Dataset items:
=======
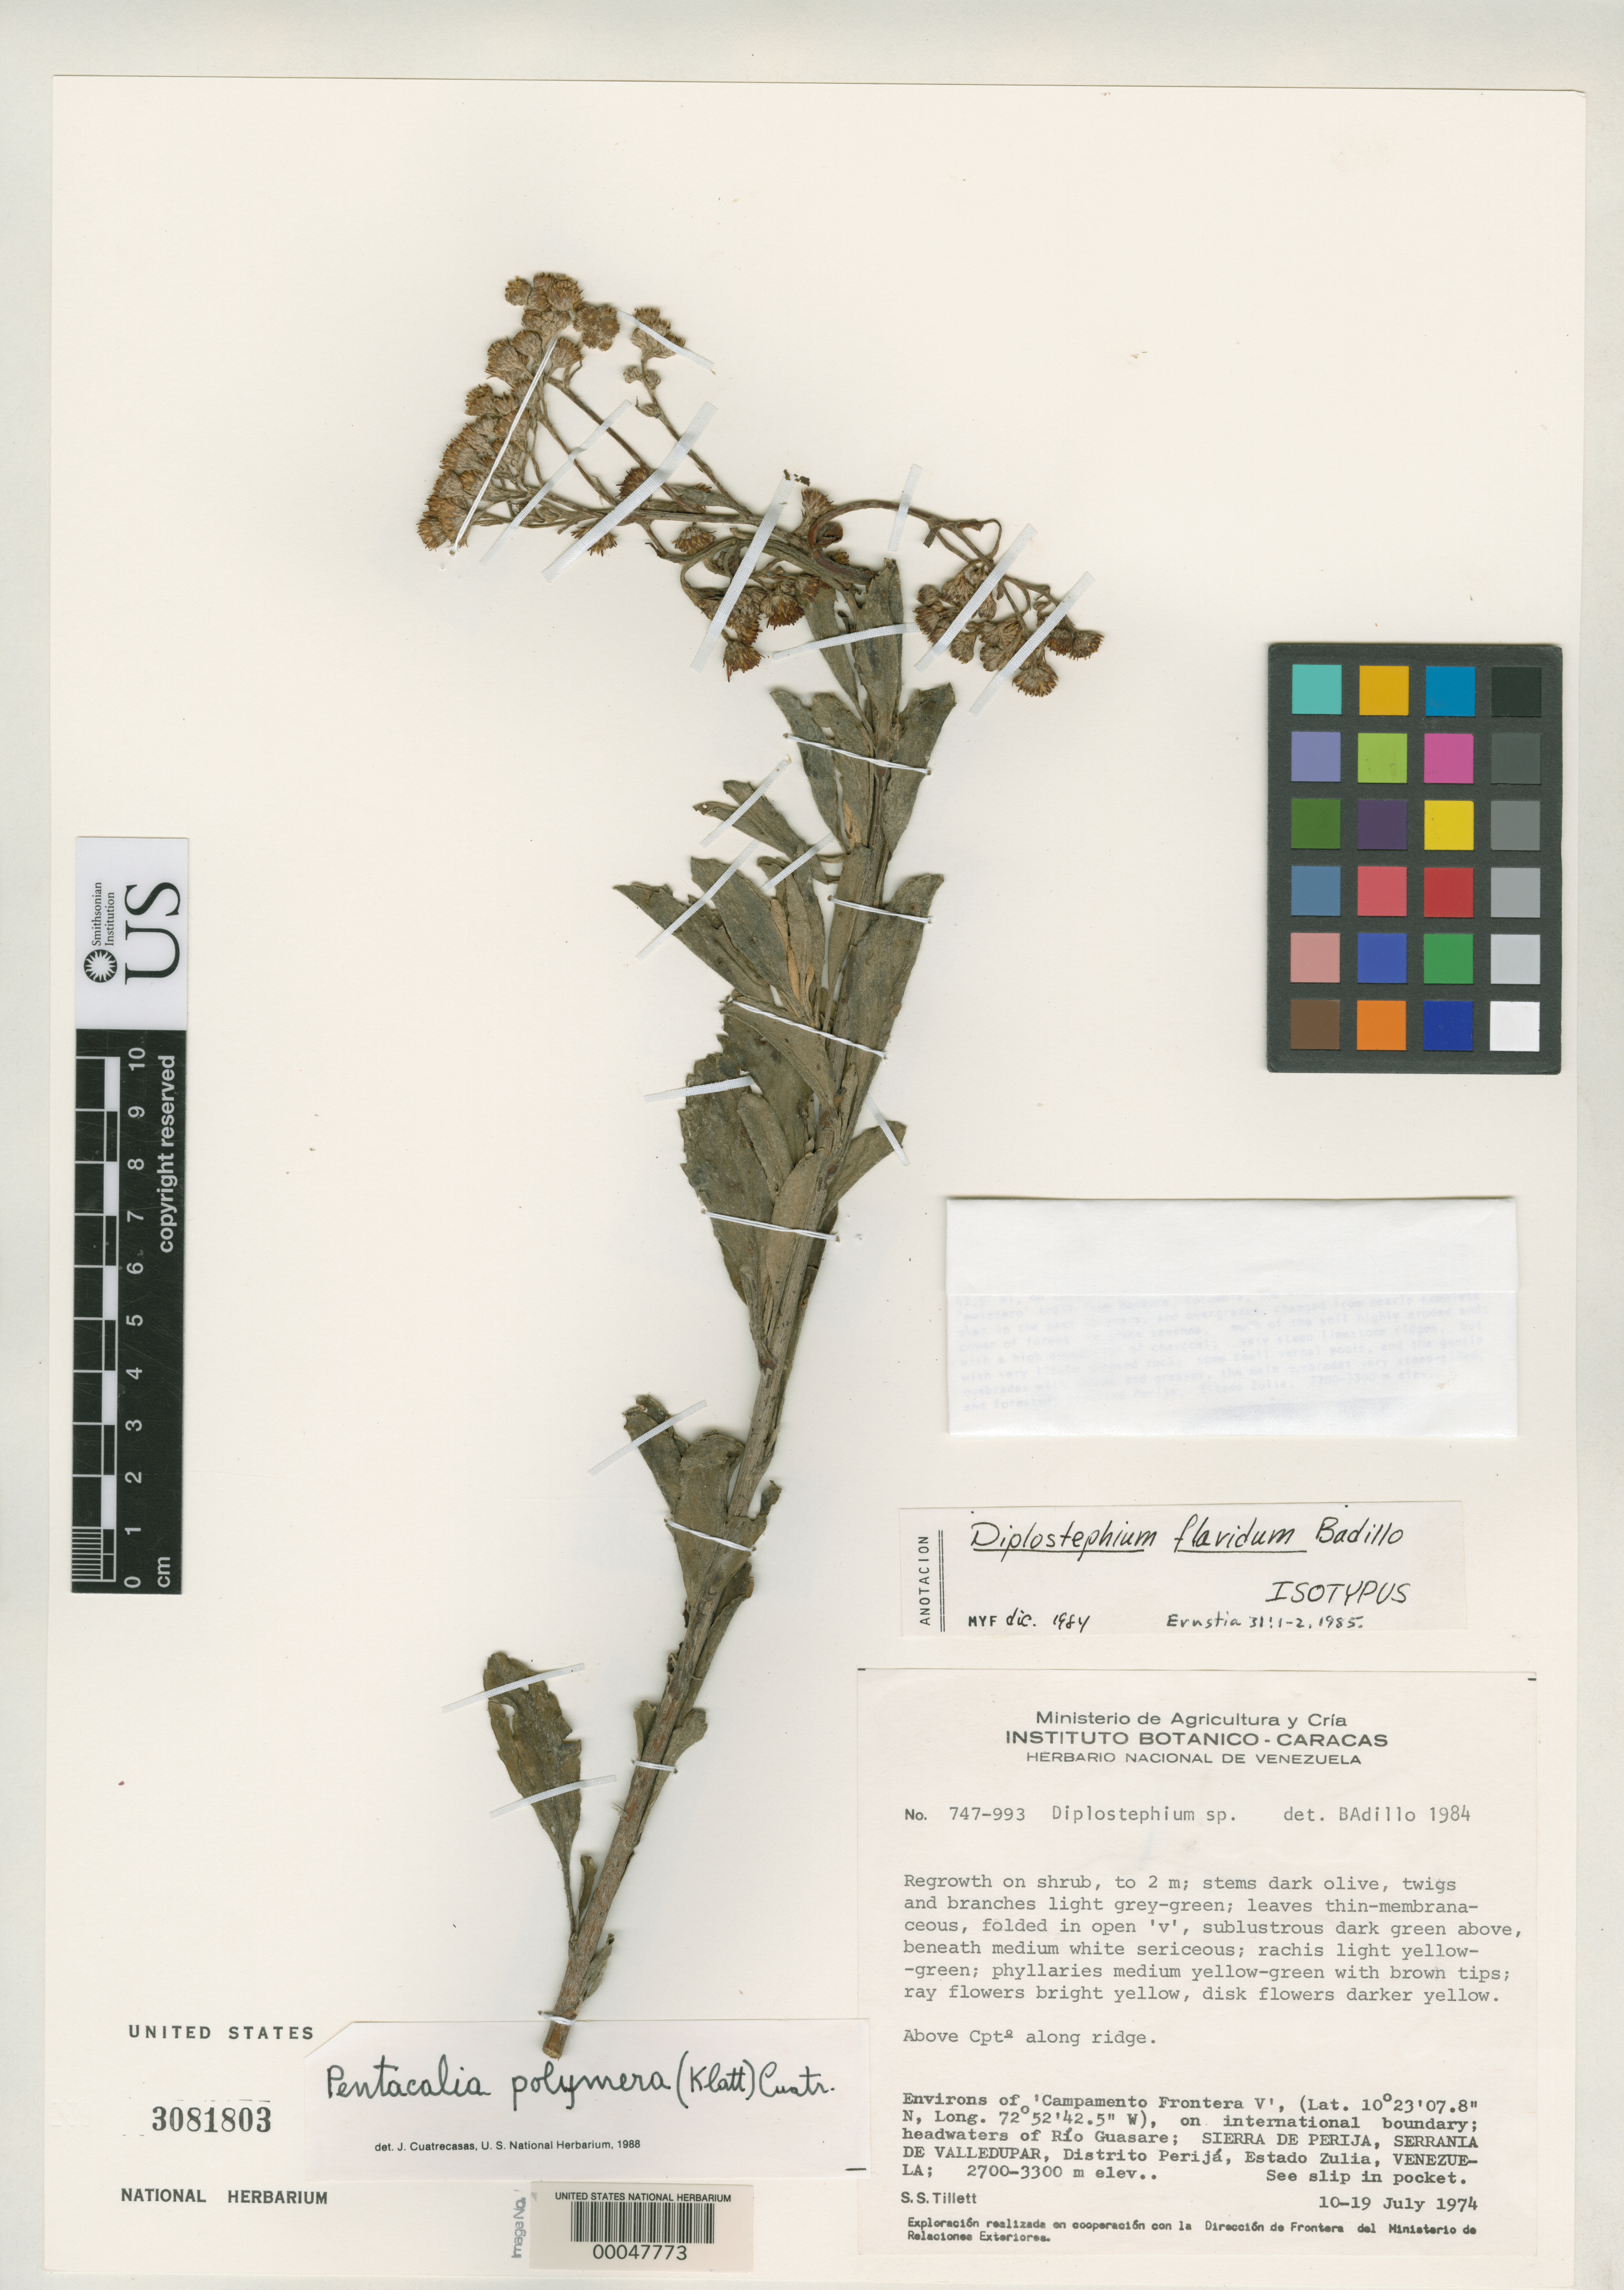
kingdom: Plantae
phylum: Tracheophyta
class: Magnoliopsida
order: Asterales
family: Asteraceae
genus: Diplostephium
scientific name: Diplostephium flavidum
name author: V.M. Badillo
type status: Isotype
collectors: S. S. Tillett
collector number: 747-993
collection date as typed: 10 Jul 1974 to 19 Jul 1974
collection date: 1974-07-10/1974-07-19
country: Venezuela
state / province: Zulia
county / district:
=======
Stated goal: Please find every line above that contains the word "collection" and copy each one out in full.

Answer to the task:
collection date as typed: 10 Jul 1974 to 19 Jul 1974
collection date: 1974-07-10/1974-07-19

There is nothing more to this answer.